A platform business may rely on bespoke integrations, but it scales through repeatable patterns, clear contracts and distribution mechanisms that reduce friction for partners and customers.
The bigger shift: From utility to platform
Perhaps the most significant takeaway from MWC 2026 is that telecom’s future will be defined more and more by programmable capability.
In the AI era, telcos can remain as connectivity pipes optimized for cost per bit, or become AI OpCos running intelligent infrastructure, where connectivity becomes capability and the network becomes a trusted fabric for data-driven decisions. That future is also more software-driven, more standards-aware and more ecosystem-led. It depends on operators exposing capabilities through APIs, data products and governed sharing models rather than treating every monetization path as a one-off project.
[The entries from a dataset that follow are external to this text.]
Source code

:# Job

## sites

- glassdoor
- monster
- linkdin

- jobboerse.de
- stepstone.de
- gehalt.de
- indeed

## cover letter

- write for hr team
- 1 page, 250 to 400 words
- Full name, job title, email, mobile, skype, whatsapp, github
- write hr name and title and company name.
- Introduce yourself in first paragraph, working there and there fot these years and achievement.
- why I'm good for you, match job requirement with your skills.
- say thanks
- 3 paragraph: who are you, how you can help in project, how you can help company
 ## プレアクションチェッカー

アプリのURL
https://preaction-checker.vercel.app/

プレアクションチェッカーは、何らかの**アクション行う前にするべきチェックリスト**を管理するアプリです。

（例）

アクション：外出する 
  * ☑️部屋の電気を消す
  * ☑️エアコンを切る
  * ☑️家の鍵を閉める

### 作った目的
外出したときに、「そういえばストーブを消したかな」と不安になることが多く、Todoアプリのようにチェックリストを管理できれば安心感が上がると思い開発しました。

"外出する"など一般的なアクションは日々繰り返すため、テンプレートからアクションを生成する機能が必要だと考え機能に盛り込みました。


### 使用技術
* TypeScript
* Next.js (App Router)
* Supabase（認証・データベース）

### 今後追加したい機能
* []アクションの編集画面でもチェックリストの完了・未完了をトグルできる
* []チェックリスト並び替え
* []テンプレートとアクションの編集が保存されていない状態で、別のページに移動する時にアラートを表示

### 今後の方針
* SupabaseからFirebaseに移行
Growth will increasingly be measured in adoption, API calls, inference consumption, quality guarantees, data sharing and ecosystem integration. The operators who win will look more like platform companies than utilities. They will monetize network truth as products.
The road ahead
The industry is at a structural inflection point. Intelligent infrastructure is the lever that can deliver platform-like returns, where traffic growth alone can’t.
Snowflake is not the entire telecom stack. Operators will still need edge compute, orchestration and network modernization. They will still need to continue the 5G journey, strengthen the fiber, enable nonterrestrial resilience, and cloud foundations beneath it, and manage a more distributed future of connectivity. They will also need strong governance around security, fraud, regulation and policy as AI reaches deeper into operations. But without a unified, governed data and AI foundation, those investments cannot fully translate into monetizable intelligence.
It’s time for telecom leaders leaving MWC 2026 to think less about whether AI will matter, and more about whether they are building the intelligent infrastructure, knowledge layer and operating model required to capture the value it creates. The ones that do will move beyond connectivity and toward becoming AI OpCos delivering intelligence reliably, locally and with telecom-grade trust.